Либеральная идеология реформ Александра II и российский цивилизационный контекст
Реформы Александра II были побуждены существенным завышением в российском обществе масштабов поражения в Крымской кампании. Недооценивался тот факт, что Российская империя достойно противостояла в течение трех лет объединенным силам ведущих стран Запада. Реформирование было в значительной степени определено кризисом имперского сознания. Невыигранная война и – как результат – синдром непобедимости стремительно трансформируются в комплекс неполноценности. Морально-психологический эффект поражения оказывался более весомым мотиватором реформ, чем рациональное диагностирование состояния государственного механизма.
Мировая капиталистическая конкуренция национальных экономик актуализировала угрозы военных экспансий. Угроза отставания мотивировала переход к реформам. Перед Российской империей встал вопрос о необходимости системной модернизации. Но проблема состояла в выборе модернизационной модели. Сравнительно низкая производительность труда в помещичьем и крестьянском хозяйствах, отсутствие сформировавшегося рынка свободной рабочей силы, отсутствие частного капитала определяли обращение к казавшемуся успешным опыту стран Западной Европы.
Выбор был сделан в пользу либеральной (с оговорками, характерными для либерализма XIX в.) модели развития. Понятия «гласность» и «оттепель» прочно вошли в повседневный общественный лексикон. Царя окружила когорта либералов-реформаторов. Одним из основных программных концептов была идея децентрализации. Популярность среди элиты европейского образа жизни была фактором распространения либерально-западнических теорий. Группирующаяся вокруг ряда крупных журналов общественность обеспечивала соответствующую шумовую поддержку реформ. Восторженно приветствовал Александра II из Лондона герценовский «Колокол». «Мы, – декларировал А. И. Герцен, – идем с тем, кто освобождает и пока он освобождает» [8]. Одобрительно отзывалась о реформах в России иностранная пресса. К ней новая российская власть выработала привычку прислушиваться. Ошибка заключалась в игнорировании при проведении реформ российской цивилизационной специфики.

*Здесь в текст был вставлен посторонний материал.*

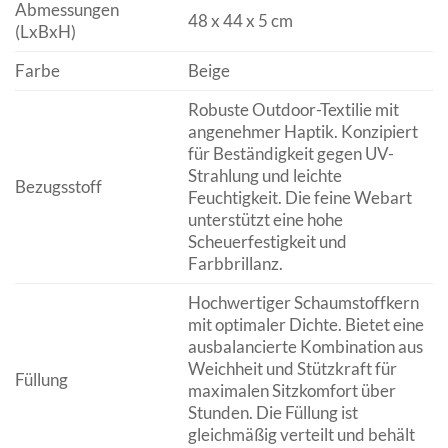
Abmessungen
48 x 44 x 5 cm
(LxBxH)
Farbe
Beige
Robuste Outdoor-Textilie mit
angenehmer Haptik. Konzipiert
für Beständigkeit gegen UV-
Strahlung und leichte
Bezugsstoff
Feuchtigkeit. Die feine Webart
unterstützt eine hohe
Scheuerfestigkeit und
Farbbrillanz.
Hochwertiger Schaumstoffkern
mit optimaler Dichte. Bietet eine
ausbalancierte Kombination aus
Weichheit und Stützkraft für
Füllung
maximalen Sitzkomfort über
Stunden. Die Füllung ist
gleichmäßig verteilt und behält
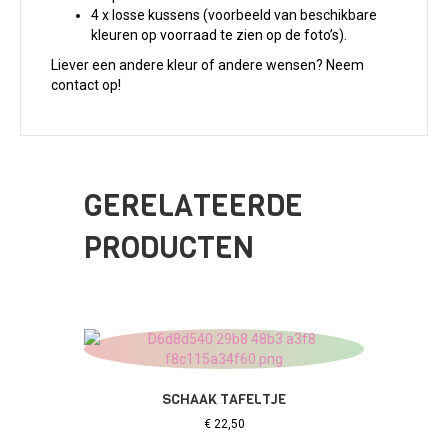
4 x losse kussens (voorbeeld van beschikbare
kleuren op voorraad te zien op de foto’s).
Liever een andere kleur of andere wensen? Neem
contact op!
GERELATEERDE
PRODUCTEN
SCHAAK TAFELTJE
€
22,50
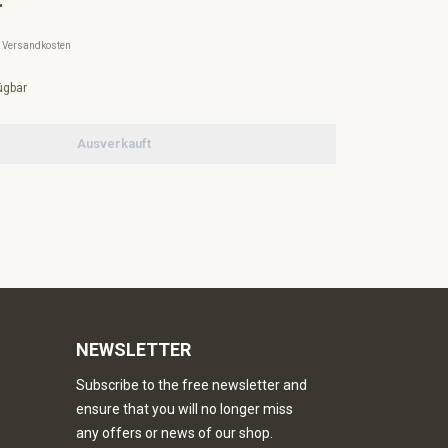
l. Versandkosten
ügbar
Ausverkauft
NEWSLETTER
Subscribe to the free newsletter and
ensure that you will no longer miss
any offers or news of our shop.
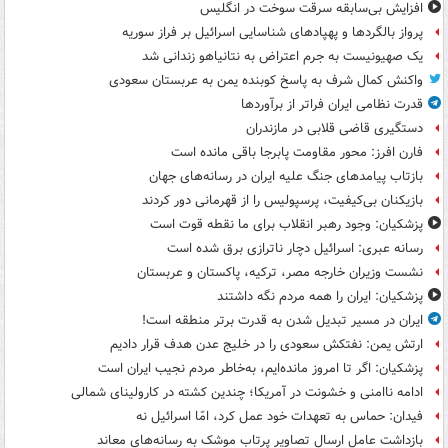
افزایش بی‌سابقه سرقت سوخت در انگلیس
پرواز بالگردها و پهپادهای شناسایی اسرائیل بر فراز سوریه
یک صهیونیست به جرم اعتراض به نتانیاهو زندانی شد
واکنش کمال شرف به پاسخ کوبنده یمن به عربستان سعودی
قدرت نظامی ایران فراتر از برآوردها
دستگیری قاضی قلابی در مازندران
فارن افرز: محور مقاومت پابرجا باقی مانده است
بازتاب پیامدهای جنگ علیه ایران در رسانه‌های جهان
بازیکنان بی‌کیفیت، پرسپولیس را از قهرمانی دور کردند
پزشکیان: وجود رهبر انقلاب برای ما نقطه قوت است
رسانه عبری: اسرائیل دچار ناترازی برق شده است
نشست وزیران خارجه مصر، ترکیه، پاکستان و عربستان
پزشکیان: ایران را همه مردم نگه داشتند
ایران در مسیر تبدیل شدن به قدرت برتر منطقه است!
ارتش یمن: نفتکش سعودی را در خلیج عدن هدف قرار دادیم
پزشکیان: اگر تا امروز مانده‌ایم، به‌خاطر مردم نجیب ایران است
ادامه ناامنی و خشونت در آمریکا؛ چندین کشته در کارولینای شمالی
فیدان: حماس به تعهدات خود عمل کرد، امّا اسرائیل نه
بازداشت عامل ارسال تصاویر پرتاب موشک به رسانه‌های معاند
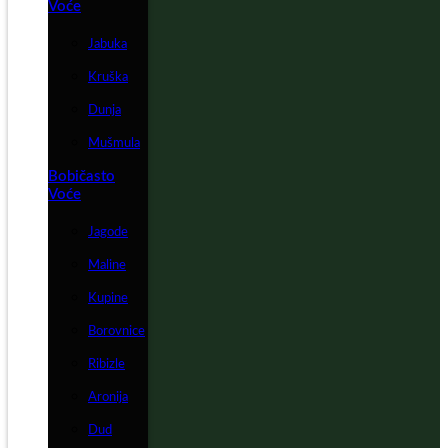
Voće
Jabuka
Kruška
Dunja
Mušmula
Bobičasto
Voće
Jagode
Maline
Kupine
Borovnice
Ribizle
Aronija
Dud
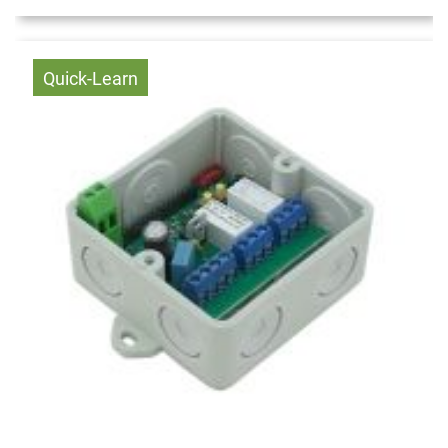
Quick-Learn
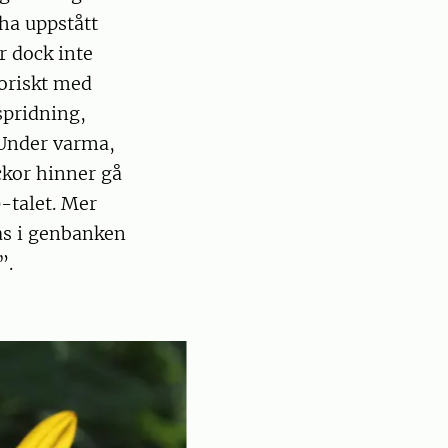
ha uppstått
r dock inte
toriskt med
spridning,
 Under varma,
ckor hinner gå
-talet. Mer
as i genbanken
”.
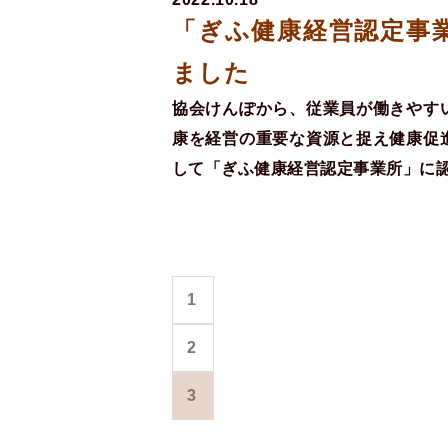
「ぎふ健康経営認定事
ました
協会けんぽから、従業員が働きやす
康を経営の重要な資源と捉え健康促
して「ぎふ健康経営認定事業所」に
1
2
3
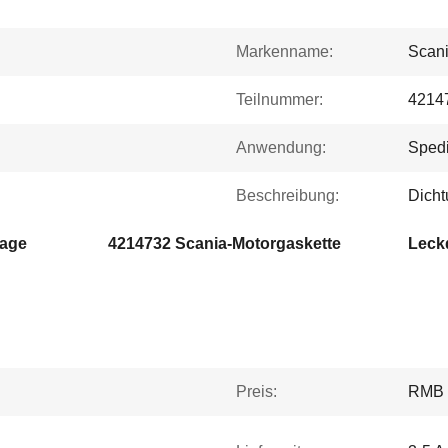
Markenname:
Scani
Teilnummer:
4214
Anwendung:
Spedi
Beschreibung:
Dich
lage
4214732 Scania-Motorgaskette
Leck
Preis:
RMB 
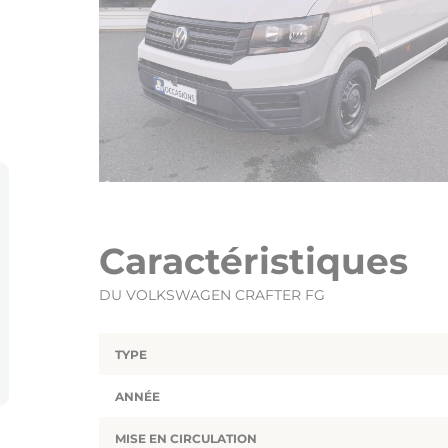
Caractéristiques
DU VOLKSWAGEN CRAFTER FG
TYPE
ANNÉE
MISE EN CIRCULATION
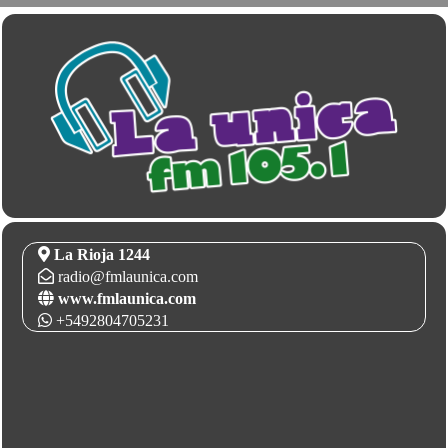
La Rioja 1244
radio@fmlaunica.com
www.fmlaunica.com
+5492804705231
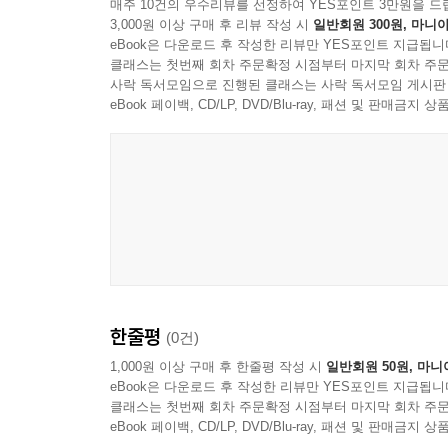
매주 10건의 우수리뷰를 선정하여 YES포인트 3만원을 드
3,000원 이상 구매 후 리뷰 작성 시
일반회원 300원, 마니아
eBook은 다운로드 후 작성한 리뷰만 YES포인트 지급됩니
클래스는 첫번째 회차 주문확정 시점부터 마지막 회차 주문
사락 독서모임으로 진행된 클래스는 사락 독서모임 게시판
eBook 페이백, CD/LP, DVD/Blu-ray, 패션 및 판매금
한줄평
(0건)
1,000원 이상 구매 후 한줄평 작성 시
일반회원 50원, 마니
eBook은 다운로드 후 작성한 리뷰만 YES포인트 지급됩니
클래스는 첫번째 회차 주문확정 시점부터 마지막 회차 주문
eBook 페이백, CD/LP, DVD/Blu-ray, 패션 및 판매금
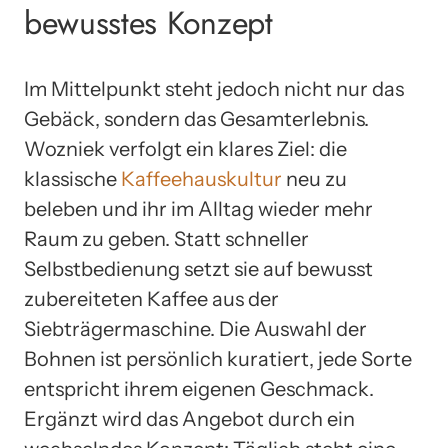
bewusstes Konzept
Im Mittelpunkt steht jedoch nicht nur das
Gebäck, sondern das Gesamterlebnis.
Wozniek verfolgt ein klares Ziel: die
klassische
Kaffeehauskultur
neu zu
beleben und ihr im Alltag wieder mehr
Raum zu geben. Statt schneller
Selbstbedienung setzt sie auf bewusst
zubereiteten Kaffee aus der
Siebträgermaschine. Die Auswahl der
Bohnen ist persönlich kuratiert, jede Sorte
entspricht ihrem eigenen Geschmack.
Ergänzt wird das Angebot durch ein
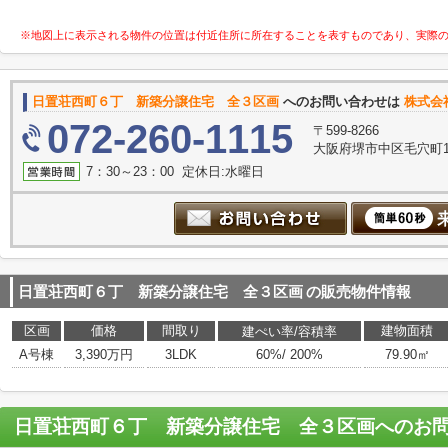
※地図上に表示される物件の位置は付近住所に所在することを表すものであり、実際
日置荘西町６丁 新築分譲住宅 全３区画
へのお問い合わせは
株式会
072-260-1115
〒599-8266
大阪府堺市中区毛穴町1
7：30～23：00 定休日:水曜日
日置荘西町６丁 新築分譲住宅 全３区画
の販売物件情報
区画
価格
間取り
建物面積
建ぺい率/容積率
A号棟
3,390万円
3LDK
60%/ 200%
79.90㎡
日置荘西町６丁 新築分譲住宅 全３区画
へのお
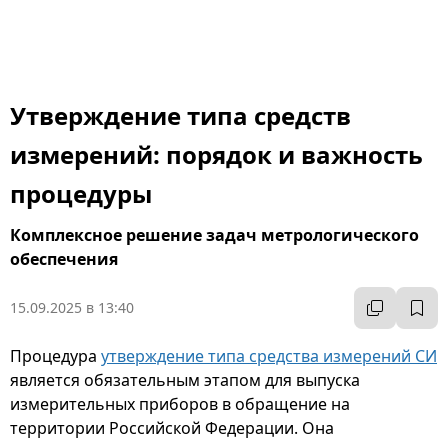
Утверждение типа средств
измерений: порядок и важность
процедуры
Комплексное решение задач метрологического
обеспечения
15.09.2025 в 13:40
Процедура
утверждение типа средства измерений СИ
является обязательным этапом для выпуска
измерительных приборов в обращение на
территории Российской Федерации. Она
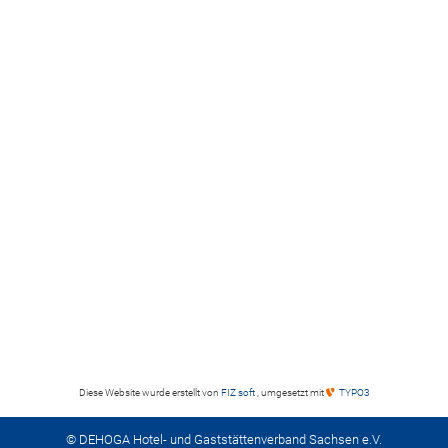
Diese Website wurde erstellt von
FIZ soft
, umgesetzt mit
TYPO3
© DEHOGA Hotel- und Gaststättenverband Sachsen e.V.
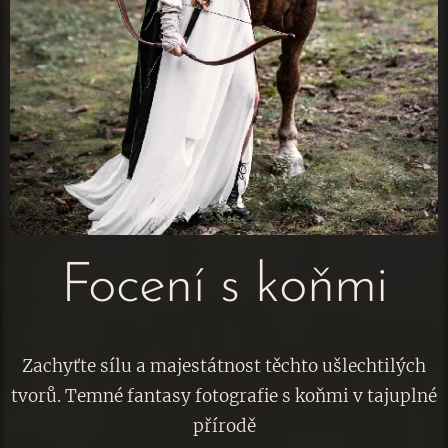
Focení s koňmi
Zachyťte sílu a majestátnost těchto ušlechtilých
tvorů. Temné fantasy fotografie s koňmi v tajuplné
přírodě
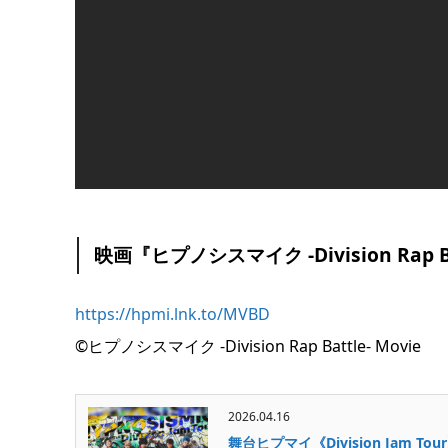
映画『ヒプノシスマイク -Division Rap 
https://hpmi.lnk.to/MVBD
©ヒプノシスマイク -Division Rap Battle- Movie
2026.04.16
舞台ヒプマイ《Division Jam T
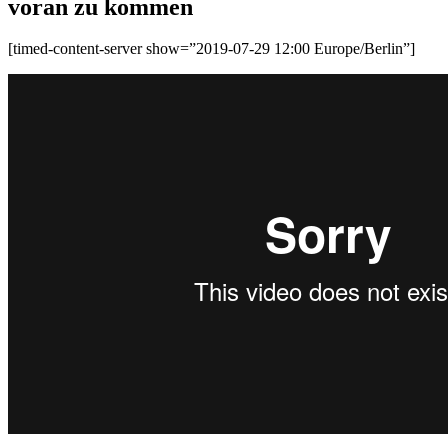
voran zu kommen
[timed-content-server show=”2019-07-29 12:00 Europe/Berlin”]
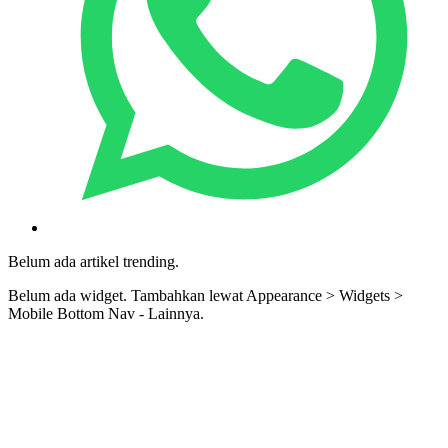
Belum ada artikel trending.
Belum ada widget. Tambahkan lewat Appearance > Widgets >
Mobile Bottom Nav - Lainnya.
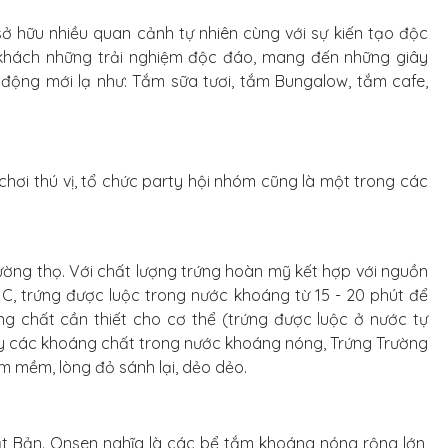
 sở hữu nhiều quan cảnh tự nhiên cùng với sự kiến tạo độc
hách những trải nghiệm độc đáo, mang đến những giây
t động mới lạ như: Tắm sữa tươi, tắm Bungalow, tắm cafe,
chơi thú vị, tổ chức party hội nhóm cũng là một trong các
rường thọ. Với chất lượng trứng hoàn mỹ kết hợp với nguồn
 C, trứng được luộc trong nước khoáng từ 15 - 20 phút để
g chất cần thiết cho cơ thể (trứng được luộc ở nước tự
ầy các khoáng chất trong nước khoáng nóng, Trứng Trường
m mềm, lòng đỏ sánh lại, dẻo dẻo.
ật Bản. Onsen nghĩa là các bể tắm khoáng nóng rộng lớn,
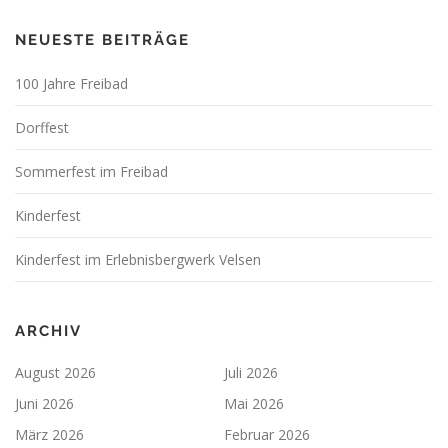
NEUESTE BEITRÄGE
100 Jahre Freibad
Dorffest
Sommerfest im Freibad
Kinderfest
Kinderfest im Erlebnisbergwerk Velsen
ARCHIV
August 2026
Juli 2026
Juni 2026
Mai 2026
März 2026
Februar 2026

Россия шла, казалось бы, в том же универсальном направлении, что и выбранные как образец для подражания ведущие западные страны. Перспективы развития связывались в социально-экономической области с утверждением модели капитализма, а в общественно-политической – модели либеральной демократии. Однако реформаторские проекты сталкивались с реалиями российского цивилизационного уклада. Проектные перспективы оборачивались комплексом неразрешимых в рамках новой парадигмы развития противоречий и конфликтов. Революции начала двадцатого столетия оказались прямым результатом действия запущенных в ходе реформ процессов. Парадокс убийства «царя-освободителя» представителями освободительного движения находит свое объяснение. Самодержавие само вызвало к жизни те силы, которые стали представлять угрозу его собственному существованию.